● Task details
Where the string "right" appears in a line of the data, show that line.

BEGIN

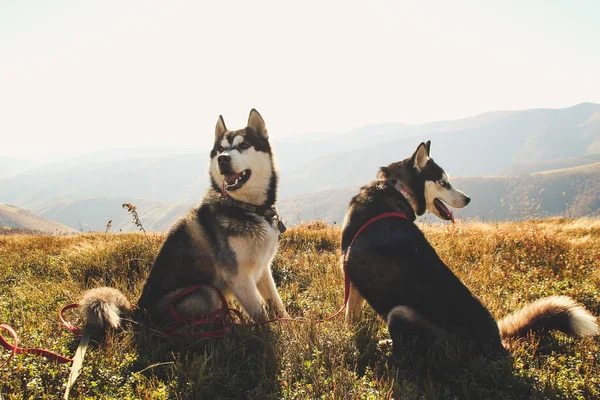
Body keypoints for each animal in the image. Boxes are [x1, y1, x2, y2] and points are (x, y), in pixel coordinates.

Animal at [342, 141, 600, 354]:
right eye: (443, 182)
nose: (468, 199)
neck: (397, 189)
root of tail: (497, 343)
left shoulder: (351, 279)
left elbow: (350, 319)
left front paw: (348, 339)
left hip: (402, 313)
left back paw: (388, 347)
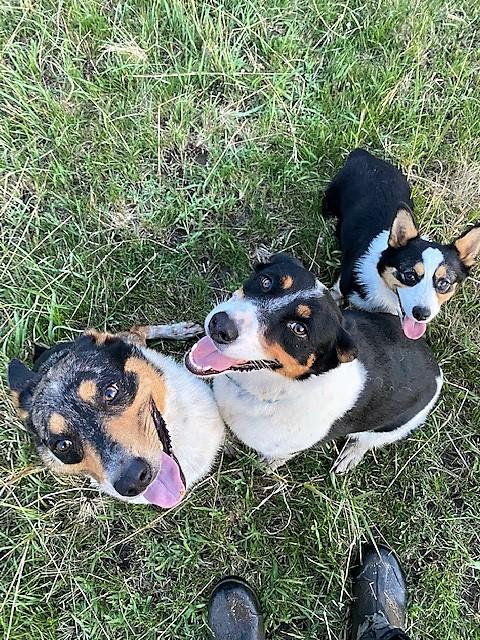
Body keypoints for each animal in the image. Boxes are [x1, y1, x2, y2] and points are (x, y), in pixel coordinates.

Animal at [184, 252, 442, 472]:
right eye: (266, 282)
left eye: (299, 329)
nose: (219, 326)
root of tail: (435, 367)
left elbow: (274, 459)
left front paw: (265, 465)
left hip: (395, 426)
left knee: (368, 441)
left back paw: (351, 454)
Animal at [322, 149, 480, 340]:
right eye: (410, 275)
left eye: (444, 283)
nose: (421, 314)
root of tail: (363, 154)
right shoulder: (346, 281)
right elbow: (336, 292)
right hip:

END
BEGIN

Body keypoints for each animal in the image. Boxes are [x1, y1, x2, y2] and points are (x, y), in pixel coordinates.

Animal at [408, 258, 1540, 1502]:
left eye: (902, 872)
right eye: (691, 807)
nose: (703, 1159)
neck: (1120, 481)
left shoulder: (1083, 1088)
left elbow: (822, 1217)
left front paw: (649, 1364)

END
BEGIN

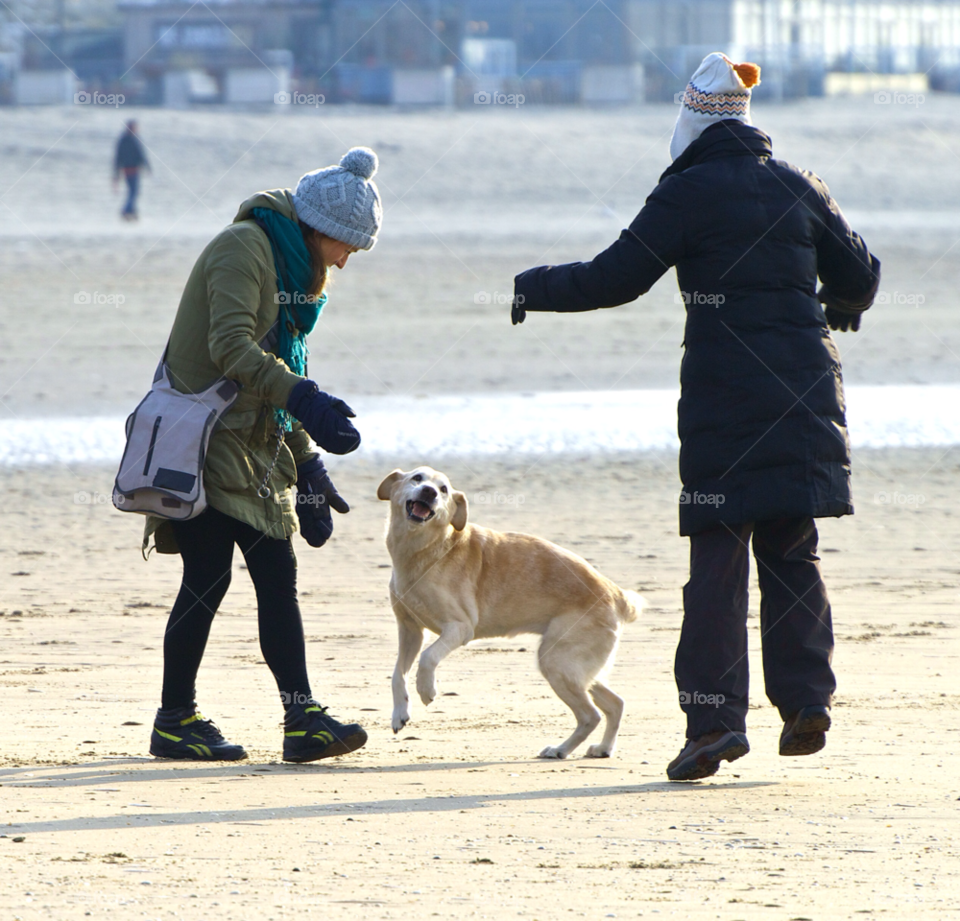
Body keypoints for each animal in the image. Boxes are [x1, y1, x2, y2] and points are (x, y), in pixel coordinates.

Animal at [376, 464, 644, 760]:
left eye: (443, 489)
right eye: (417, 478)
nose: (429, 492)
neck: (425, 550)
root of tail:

END

● Answer area
right eye: (443, 182)
right eye: (266, 282)
right eye: (410, 275)
right shoulder: (346, 281)
right elbow: (336, 292)
right hip:
right eye: (691, 807)
right eye: (417, 478)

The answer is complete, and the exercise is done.